9. Côngrua e Prebenda Pastoral

  • Escrituração no livro caixa;
  • DARF do IRPF – Imposto de Renda da Pessoa Física – comprovando o recolhimento dentro do prazo regulamentar (carnê leão);
  • Guia de Previdência Social e ata de nomeação.

10. Royalties e dividendos

  • Comprovante de crédito em conta ou documento expedido pela fonte pagadora.

11. Bolsista

  • Comprovante de recebimento emitido pela fonte pagadora.

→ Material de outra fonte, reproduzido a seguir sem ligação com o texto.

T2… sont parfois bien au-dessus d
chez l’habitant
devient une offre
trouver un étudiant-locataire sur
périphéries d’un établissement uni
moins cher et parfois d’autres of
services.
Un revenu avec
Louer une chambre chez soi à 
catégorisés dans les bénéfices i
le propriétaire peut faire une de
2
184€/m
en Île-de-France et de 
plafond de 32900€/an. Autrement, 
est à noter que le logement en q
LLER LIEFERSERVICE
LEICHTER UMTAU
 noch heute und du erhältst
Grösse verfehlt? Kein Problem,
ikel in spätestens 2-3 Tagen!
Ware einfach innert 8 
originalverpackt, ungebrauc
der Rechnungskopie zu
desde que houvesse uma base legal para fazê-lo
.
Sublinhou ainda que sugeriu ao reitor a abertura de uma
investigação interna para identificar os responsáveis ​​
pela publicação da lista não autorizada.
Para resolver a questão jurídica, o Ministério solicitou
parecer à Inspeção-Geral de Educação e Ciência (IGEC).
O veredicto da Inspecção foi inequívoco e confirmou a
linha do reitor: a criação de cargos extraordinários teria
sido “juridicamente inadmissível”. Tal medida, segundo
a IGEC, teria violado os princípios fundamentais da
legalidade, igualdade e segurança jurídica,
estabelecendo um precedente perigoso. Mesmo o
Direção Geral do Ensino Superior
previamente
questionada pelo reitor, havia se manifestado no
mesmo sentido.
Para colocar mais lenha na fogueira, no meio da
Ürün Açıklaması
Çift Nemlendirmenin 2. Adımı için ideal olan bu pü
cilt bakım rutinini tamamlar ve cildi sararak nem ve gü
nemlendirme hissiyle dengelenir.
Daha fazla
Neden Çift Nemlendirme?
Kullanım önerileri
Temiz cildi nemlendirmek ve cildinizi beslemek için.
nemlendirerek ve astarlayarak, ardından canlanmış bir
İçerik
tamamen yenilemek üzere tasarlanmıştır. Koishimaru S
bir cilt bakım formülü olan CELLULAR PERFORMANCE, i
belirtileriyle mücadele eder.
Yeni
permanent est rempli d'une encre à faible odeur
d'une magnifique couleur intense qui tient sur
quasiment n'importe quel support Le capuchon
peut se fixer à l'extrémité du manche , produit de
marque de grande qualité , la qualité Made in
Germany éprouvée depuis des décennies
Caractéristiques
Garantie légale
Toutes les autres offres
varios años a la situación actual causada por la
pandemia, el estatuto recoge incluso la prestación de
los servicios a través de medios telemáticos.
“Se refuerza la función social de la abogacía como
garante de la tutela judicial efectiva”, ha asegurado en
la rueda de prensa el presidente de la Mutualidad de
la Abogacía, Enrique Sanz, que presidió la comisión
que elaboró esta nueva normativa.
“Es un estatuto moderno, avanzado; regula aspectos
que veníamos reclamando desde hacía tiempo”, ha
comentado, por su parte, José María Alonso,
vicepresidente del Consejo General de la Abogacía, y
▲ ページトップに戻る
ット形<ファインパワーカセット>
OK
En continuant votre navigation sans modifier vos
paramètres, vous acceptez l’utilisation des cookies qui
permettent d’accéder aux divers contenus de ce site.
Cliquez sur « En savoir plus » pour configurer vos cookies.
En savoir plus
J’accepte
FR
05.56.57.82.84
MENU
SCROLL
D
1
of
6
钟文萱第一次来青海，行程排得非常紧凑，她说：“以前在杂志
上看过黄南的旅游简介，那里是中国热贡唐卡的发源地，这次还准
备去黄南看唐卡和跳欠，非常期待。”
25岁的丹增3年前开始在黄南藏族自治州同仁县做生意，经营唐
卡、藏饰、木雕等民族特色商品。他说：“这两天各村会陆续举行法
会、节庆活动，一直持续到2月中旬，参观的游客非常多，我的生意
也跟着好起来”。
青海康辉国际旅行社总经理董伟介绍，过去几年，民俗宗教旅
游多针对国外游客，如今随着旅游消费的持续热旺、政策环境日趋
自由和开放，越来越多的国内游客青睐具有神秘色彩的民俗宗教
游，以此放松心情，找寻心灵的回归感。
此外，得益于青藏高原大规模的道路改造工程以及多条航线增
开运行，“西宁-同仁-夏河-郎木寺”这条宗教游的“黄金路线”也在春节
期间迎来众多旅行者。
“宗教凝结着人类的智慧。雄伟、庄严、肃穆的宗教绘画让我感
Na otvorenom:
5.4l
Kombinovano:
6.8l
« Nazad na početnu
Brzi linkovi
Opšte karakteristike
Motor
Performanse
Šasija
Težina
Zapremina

12. Pagamentos a autônomos cooperados

  • Escrituração no livro caixa;
  • DARF do IRPF – Imposto de Renda da Pessoa Física – comprovando o recolhimento dentro do prazo regulamentar (carnê leão);
  • Comprovante de rendimento emitido pela cooperativa.

13. Titulares de serviços de registro e notariais

  • Escrituração no livro caixa;
  • DARF do IRPF – Imposto de Renda da Pessoa Física – comprovando o recolhimento dentro do prazo regulamentar (carnê leão).

14. Rendimentos obtidos no exterior

  • Escrituração no livro caixa;
  • DARF do IRPF – Imposto de Renda da Pessoa Física – comprovando o recolhimento dentro do prazo regulamentar (carnê leão), quando devido no Brasil.

As situações acima são apenas algumas em que os rendimentos podem ser declarados através da DECORE. Há uma série de outras situações, mas estas são as principais.